I would like a reference with the classification of the subgroups of SO($d$) which are transitive in the unit sphere of $\mathbb{R}^d$ when acting linearly (i.e. as matrices from SO($d$) act on vectors from $\mathbb{R}^d$). Onishchik gives the (abstract) Lie algebras of these groups, without specifying which representations.
By a celebrated result of Jim Simons, the Lie subgroups of $SO(d)$ acting transitively on the unit sphere in $\mathbb{R}^d$ coincide with Marcel Berger's original list of possible holonomy groups of complete, simplyconnected, nonsymmetric irreducible riemannian manifolds. The section Berger's classification in the wikipedia entry on Holonomy contains the list. They are the known holonomy groups: $SO(d)$, $U(d/2)$, $SU(d/2)$, $Sp(d/4)$, $Sp(d/4)\cdot Sp(1)$, $G_2 \subset SO(7)$, $Spin(7) \subset SO(8)$, as well as two cases which were since then ruled out: $Spin(9) \subset SO(16)$ and $Sp(d/4)\cdot U(1)$. 
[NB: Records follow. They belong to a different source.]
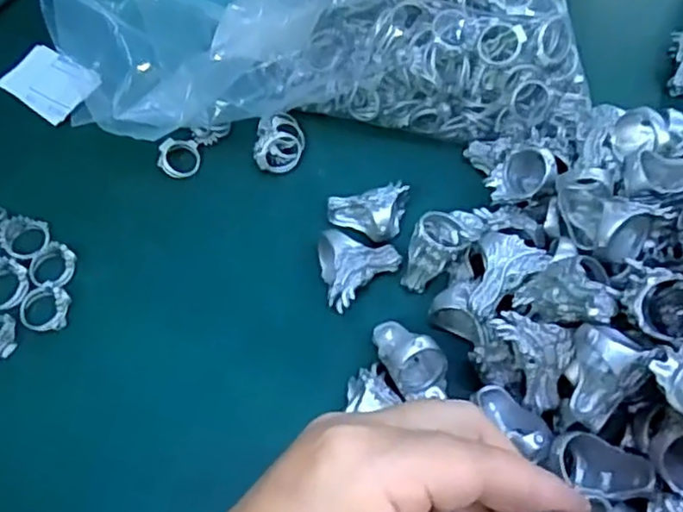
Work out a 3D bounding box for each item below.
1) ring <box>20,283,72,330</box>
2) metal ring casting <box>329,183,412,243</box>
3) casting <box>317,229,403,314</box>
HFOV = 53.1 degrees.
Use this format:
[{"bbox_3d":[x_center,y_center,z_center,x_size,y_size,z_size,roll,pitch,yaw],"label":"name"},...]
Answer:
[{"bbox_3d":[-0.136,0.024,0.312,0.022,0.008,0.021,0,59,0],"label":"ring"},{"bbox_3d":[0.013,-0.024,0.333,0.035,0.021,0.031,19,61,11],"label":"metal ring casting"},{"bbox_3d":[0.006,0.007,0.312,0.038,0.025,0.033,10,60,6],"label":"casting"}]

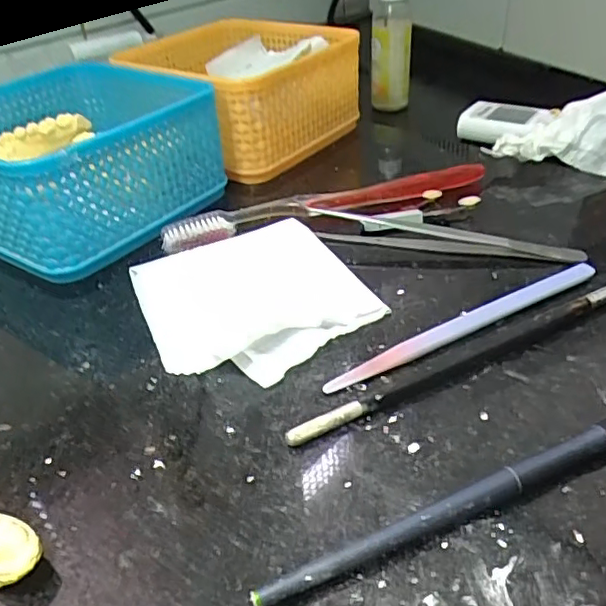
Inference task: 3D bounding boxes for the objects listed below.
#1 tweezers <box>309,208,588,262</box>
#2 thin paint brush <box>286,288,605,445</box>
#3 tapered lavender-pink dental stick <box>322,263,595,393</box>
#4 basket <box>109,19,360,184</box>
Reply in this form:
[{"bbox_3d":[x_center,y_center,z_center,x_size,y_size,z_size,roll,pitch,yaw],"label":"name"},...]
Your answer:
[{"bbox_3d":[0.069,-0.034,0.295,0.129,0.016,0.009,7,38,14],"label":"tweezers"},{"bbox_3d":[0.077,0.015,0.235,0.187,0.008,0.010,-19,39,-20],"label":"thin paint brush"},{"bbox_3d":[0.070,0.008,0.247,0.138,0.005,0.010,-21,40,-22],"label":"tapered lavender-pink dental stick"},{"bbox_3d":[-0.049,-0.151,0.420,0.152,0.067,0.133,23,44,31],"label":"basket"}]

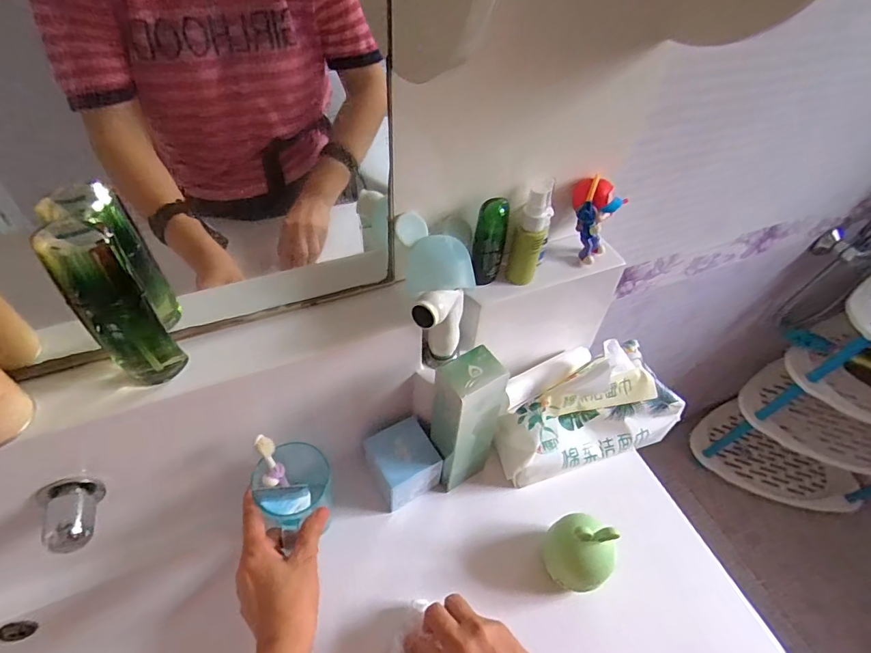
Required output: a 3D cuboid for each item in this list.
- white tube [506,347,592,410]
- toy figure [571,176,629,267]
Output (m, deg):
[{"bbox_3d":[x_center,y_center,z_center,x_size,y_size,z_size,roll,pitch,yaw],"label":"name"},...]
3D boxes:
[{"bbox_3d":[0.129,0.051,0.529,0.143,0.022,0.030,-21,53,-38],"label":"white tube"},{"bbox_3d":[0.161,-0.111,0.476,0.051,0.083,0.041,19,51,11],"label":"toy figure"}]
For instance, have a look at the book "Einstein manifolds" by Arthur L. Besse, on page 179. The action of $G_2$ on $S^6$ comes from its lowest dimension nontrivial representation, which is $7$dimensional: the inclusion $G_2\subset SO(7)$ is realized by recalling that $G_2$ is the group of automorphisms of the real division algebra of Cayley numbers (octonions). The actions of $Spin(7)$ and $Spin(9)$ come from their spin representations. The other groups are classical and act by their standard (natural, vector) representations.